Entries from a dataset
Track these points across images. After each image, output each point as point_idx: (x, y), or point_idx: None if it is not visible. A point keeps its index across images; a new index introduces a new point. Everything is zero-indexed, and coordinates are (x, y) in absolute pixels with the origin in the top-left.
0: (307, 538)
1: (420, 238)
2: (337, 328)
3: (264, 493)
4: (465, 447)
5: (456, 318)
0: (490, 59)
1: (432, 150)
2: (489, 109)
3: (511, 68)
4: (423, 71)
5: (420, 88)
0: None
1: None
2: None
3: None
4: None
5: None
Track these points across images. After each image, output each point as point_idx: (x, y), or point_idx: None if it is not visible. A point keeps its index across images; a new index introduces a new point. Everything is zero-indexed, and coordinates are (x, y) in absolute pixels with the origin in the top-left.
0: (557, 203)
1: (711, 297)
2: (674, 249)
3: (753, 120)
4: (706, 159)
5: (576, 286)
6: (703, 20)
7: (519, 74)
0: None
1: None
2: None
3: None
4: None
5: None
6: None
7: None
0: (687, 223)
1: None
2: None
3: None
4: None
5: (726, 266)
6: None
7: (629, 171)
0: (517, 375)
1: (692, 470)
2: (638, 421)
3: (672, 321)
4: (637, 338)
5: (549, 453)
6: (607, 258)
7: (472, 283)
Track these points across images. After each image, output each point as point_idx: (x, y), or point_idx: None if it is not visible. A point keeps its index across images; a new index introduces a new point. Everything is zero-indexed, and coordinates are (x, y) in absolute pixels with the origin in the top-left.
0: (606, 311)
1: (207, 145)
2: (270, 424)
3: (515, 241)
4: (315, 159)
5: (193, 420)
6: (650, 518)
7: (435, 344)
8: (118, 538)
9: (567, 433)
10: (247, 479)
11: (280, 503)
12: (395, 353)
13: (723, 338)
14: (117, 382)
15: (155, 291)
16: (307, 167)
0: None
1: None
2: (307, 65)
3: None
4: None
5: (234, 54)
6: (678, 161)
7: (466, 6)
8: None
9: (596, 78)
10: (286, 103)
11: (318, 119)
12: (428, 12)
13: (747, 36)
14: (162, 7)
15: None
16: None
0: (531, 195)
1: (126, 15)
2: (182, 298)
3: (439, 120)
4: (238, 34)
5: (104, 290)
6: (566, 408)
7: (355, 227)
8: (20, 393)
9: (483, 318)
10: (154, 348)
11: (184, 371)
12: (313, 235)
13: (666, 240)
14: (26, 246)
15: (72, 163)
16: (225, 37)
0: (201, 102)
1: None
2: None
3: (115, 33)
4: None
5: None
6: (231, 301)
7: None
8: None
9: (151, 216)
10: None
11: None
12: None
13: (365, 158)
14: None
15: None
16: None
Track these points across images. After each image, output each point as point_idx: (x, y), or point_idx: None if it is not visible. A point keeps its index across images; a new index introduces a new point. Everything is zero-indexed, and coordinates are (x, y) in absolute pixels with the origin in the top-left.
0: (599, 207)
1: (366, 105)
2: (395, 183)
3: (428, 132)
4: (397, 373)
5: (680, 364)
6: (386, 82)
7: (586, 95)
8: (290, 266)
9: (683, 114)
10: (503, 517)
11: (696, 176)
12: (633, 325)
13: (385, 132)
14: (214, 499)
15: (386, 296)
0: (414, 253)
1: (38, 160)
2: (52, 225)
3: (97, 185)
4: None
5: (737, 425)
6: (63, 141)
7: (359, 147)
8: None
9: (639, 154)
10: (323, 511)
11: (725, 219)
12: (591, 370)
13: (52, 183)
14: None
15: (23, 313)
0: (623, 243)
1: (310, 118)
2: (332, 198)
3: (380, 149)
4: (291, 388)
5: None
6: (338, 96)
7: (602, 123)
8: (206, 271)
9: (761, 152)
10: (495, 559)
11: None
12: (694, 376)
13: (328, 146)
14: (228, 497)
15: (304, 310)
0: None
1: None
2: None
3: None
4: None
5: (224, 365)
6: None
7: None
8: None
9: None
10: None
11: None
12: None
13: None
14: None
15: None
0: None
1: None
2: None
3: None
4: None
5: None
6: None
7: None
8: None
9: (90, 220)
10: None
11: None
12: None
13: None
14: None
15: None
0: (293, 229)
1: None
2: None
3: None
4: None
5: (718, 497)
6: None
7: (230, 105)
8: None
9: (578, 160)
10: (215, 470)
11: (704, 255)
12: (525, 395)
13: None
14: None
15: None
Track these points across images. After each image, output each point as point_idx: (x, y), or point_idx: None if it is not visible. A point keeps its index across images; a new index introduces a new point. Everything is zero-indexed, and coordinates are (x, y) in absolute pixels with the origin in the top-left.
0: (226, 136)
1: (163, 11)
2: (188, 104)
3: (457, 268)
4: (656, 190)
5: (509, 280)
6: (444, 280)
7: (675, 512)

Problem to work on: Reproduce the lines of the entries word for word, starting at the very first line and ending with the line that contains "7: (472, 283)".

Written solution:
Track these points across images. After each image, output each point as point_idx: (x, y), or point_idx: None if it is not visible. A point keeps its index across images; a new index introduces a new point. Everything is zero-indexed, and coordinates are (x, y) in absolute pixels with the origin in the top-left.
0: (307, 538)
1: (420, 238)
2: (337, 328)
3: (264, 493)
4: (465, 447)
5: (456, 318)
0: (490, 59)
1: (432, 150)
2: (489, 109)
3: (511, 68)
4: (423, 71)
5: (420, 88)
0: None
1: None
2: None
3: None
4: None
5: None
Track these points across images. After each image, output each point as point_idx: (x, y), or point_idx: None if it is not visible. A point keeps its index across images; a new index introduces a new point. Everything is zero-indexed, and coordinates are (x, y) in absolute pixels with the origin in the top-left.
0: (557, 203)
1: (711, 297)
2: (674, 249)
3: (753, 120)
4: (706, 159)
5: (576, 286)
6: (703, 20)
7: (519, 74)
0: None
1: None
2: None
3: None
4: None
5: None
6: None
7: None
0: (687, 223)
1: None
2: None
3: None
4: None
5: (726, 266)
6: None
7: (629, 171)
0: (517, 375)
1: (692, 470)
2: (638, 421)
3: (672, 321)
4: (637, 338)
5: (549, 453)
6: (607, 258)
7: (472, 283)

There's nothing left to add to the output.